▸ **Work task**:
Using the data below, tally the lines that include the string "linejoin". Only the number is wanted.

Data START

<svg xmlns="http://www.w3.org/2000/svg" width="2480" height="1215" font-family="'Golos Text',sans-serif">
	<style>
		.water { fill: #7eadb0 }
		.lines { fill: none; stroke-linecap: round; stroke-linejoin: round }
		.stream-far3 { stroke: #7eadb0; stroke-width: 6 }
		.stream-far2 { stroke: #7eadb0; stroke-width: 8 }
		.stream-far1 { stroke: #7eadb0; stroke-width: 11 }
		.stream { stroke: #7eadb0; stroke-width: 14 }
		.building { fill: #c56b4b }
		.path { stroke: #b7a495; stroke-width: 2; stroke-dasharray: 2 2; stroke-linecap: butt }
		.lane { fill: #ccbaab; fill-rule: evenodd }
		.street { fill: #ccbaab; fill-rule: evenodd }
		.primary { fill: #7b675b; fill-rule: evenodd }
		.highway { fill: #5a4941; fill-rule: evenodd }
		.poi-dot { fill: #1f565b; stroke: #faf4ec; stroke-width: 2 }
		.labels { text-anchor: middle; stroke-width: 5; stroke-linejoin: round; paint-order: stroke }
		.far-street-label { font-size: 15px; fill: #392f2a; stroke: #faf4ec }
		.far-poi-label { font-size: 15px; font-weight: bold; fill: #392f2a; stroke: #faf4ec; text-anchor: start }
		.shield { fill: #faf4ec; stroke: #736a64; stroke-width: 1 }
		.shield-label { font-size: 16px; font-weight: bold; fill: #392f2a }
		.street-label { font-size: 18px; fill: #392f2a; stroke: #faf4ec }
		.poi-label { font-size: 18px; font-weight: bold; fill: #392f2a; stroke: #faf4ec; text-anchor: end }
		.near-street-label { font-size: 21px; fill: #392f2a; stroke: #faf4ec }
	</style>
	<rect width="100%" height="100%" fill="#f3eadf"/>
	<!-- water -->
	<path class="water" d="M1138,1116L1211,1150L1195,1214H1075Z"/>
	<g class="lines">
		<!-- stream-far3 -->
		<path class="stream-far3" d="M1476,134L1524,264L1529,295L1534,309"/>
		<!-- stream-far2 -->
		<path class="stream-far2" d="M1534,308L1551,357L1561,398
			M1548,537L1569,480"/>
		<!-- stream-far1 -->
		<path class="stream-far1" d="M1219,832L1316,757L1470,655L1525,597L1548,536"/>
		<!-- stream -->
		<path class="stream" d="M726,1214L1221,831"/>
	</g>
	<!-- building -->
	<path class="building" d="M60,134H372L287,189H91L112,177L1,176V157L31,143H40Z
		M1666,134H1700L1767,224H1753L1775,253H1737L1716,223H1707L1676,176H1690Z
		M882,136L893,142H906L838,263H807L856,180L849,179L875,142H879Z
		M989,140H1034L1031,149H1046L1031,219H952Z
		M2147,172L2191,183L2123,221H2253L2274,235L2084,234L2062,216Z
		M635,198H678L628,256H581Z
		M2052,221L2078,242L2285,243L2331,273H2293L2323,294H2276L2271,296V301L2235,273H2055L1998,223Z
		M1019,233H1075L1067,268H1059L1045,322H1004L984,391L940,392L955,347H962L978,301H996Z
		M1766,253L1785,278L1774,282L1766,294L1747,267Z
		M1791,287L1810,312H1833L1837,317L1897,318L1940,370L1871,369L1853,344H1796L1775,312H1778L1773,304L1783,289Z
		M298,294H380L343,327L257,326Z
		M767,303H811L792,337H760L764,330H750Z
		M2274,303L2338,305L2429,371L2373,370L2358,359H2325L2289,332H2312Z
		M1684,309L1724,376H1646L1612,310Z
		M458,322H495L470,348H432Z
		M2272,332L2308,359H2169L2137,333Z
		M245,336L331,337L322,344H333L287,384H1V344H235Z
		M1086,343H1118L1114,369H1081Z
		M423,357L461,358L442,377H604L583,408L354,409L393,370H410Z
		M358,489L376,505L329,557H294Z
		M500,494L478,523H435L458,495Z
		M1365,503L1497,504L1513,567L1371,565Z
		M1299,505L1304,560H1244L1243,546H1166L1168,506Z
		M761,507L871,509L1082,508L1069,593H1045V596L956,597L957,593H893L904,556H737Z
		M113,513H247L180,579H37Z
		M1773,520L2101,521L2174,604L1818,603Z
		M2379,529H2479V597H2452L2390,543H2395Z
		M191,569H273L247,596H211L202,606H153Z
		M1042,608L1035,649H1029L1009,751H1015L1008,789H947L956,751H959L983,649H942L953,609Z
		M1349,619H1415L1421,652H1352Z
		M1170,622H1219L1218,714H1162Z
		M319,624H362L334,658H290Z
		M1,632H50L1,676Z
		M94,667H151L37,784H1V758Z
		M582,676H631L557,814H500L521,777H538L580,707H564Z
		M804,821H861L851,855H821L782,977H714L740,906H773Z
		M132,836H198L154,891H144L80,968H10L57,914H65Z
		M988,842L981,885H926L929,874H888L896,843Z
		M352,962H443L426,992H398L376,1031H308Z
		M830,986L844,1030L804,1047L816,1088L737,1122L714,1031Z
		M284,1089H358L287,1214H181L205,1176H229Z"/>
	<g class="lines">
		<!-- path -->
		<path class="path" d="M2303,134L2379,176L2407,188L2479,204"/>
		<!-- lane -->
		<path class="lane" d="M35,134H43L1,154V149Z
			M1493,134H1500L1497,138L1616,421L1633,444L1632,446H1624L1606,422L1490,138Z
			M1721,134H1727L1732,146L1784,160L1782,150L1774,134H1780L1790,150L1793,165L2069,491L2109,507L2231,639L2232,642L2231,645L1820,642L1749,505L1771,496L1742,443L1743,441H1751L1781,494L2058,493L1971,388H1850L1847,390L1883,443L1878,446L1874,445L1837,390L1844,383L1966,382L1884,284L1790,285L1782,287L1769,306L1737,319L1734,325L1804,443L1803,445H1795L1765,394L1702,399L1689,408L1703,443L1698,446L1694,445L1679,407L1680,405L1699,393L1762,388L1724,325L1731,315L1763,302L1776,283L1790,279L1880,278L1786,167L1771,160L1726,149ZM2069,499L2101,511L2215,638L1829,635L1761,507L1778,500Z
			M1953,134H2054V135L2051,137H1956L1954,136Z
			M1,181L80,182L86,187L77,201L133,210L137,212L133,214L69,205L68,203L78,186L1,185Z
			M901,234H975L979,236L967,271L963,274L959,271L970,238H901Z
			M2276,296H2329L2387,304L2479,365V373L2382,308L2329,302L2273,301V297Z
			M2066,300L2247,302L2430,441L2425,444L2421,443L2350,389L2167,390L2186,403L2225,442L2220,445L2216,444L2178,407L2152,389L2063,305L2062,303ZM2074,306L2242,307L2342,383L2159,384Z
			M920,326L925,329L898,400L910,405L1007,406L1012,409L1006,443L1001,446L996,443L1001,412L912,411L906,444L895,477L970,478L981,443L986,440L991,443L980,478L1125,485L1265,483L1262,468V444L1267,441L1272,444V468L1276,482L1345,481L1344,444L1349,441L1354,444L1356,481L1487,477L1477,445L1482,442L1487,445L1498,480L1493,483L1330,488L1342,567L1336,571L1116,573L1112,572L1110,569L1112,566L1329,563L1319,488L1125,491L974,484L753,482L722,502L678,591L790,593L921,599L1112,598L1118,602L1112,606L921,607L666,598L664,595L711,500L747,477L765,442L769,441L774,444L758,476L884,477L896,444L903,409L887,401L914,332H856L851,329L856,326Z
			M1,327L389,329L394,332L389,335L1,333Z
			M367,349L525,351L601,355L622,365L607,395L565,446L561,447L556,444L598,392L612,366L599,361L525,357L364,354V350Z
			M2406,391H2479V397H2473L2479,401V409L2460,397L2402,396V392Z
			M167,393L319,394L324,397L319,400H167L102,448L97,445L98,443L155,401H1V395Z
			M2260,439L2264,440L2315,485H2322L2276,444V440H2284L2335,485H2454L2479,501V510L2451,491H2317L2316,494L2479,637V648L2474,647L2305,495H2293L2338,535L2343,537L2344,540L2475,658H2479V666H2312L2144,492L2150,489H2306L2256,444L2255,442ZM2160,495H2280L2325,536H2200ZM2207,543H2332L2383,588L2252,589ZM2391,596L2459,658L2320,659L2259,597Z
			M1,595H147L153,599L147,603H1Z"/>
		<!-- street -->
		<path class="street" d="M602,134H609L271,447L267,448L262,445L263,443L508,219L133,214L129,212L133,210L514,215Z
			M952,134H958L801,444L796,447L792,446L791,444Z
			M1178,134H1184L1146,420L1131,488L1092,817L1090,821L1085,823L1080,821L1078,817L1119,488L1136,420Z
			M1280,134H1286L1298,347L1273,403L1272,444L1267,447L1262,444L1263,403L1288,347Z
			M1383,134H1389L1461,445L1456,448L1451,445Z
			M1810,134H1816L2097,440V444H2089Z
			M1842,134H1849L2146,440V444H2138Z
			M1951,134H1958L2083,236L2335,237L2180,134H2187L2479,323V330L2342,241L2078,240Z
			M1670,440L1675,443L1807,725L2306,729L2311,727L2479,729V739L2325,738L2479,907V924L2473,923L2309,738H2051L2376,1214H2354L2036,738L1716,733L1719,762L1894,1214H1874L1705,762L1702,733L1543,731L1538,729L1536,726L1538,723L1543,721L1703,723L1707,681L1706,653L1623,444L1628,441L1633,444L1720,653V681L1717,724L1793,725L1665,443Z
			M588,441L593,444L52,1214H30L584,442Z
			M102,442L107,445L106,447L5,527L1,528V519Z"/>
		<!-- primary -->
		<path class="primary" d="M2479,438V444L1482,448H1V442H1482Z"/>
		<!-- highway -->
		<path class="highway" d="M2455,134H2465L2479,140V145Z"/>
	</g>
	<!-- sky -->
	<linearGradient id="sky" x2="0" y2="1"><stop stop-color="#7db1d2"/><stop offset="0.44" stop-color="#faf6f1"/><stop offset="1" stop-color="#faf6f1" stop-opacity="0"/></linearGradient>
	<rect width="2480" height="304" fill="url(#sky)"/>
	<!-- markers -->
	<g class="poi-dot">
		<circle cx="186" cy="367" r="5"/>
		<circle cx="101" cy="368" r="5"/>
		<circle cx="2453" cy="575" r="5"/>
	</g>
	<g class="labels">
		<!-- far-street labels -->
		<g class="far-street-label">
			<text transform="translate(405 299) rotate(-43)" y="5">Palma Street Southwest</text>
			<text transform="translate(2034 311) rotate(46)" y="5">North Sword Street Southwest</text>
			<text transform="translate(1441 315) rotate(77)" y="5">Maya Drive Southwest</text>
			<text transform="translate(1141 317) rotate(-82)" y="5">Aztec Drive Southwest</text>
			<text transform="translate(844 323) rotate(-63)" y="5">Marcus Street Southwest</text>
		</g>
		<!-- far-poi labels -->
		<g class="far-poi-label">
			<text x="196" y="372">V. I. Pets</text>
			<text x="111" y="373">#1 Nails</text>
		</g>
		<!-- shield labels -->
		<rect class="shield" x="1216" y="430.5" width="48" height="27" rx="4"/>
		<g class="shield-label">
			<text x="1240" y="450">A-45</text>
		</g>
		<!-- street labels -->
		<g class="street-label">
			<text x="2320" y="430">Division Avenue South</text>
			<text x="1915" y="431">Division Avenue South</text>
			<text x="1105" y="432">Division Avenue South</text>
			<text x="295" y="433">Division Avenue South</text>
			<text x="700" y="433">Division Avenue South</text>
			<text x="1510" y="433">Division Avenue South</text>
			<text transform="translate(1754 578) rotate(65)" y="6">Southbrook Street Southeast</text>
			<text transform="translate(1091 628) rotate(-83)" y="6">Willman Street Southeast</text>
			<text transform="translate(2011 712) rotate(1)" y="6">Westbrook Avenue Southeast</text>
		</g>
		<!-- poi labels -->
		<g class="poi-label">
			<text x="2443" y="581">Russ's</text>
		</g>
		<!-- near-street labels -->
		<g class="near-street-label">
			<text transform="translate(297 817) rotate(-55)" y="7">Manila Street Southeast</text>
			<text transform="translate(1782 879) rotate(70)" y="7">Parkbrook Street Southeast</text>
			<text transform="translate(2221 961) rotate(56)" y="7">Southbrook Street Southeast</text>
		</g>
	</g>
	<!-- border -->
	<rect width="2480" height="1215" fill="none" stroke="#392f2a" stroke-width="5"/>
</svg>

Data END

▸ **Result of this task**:
2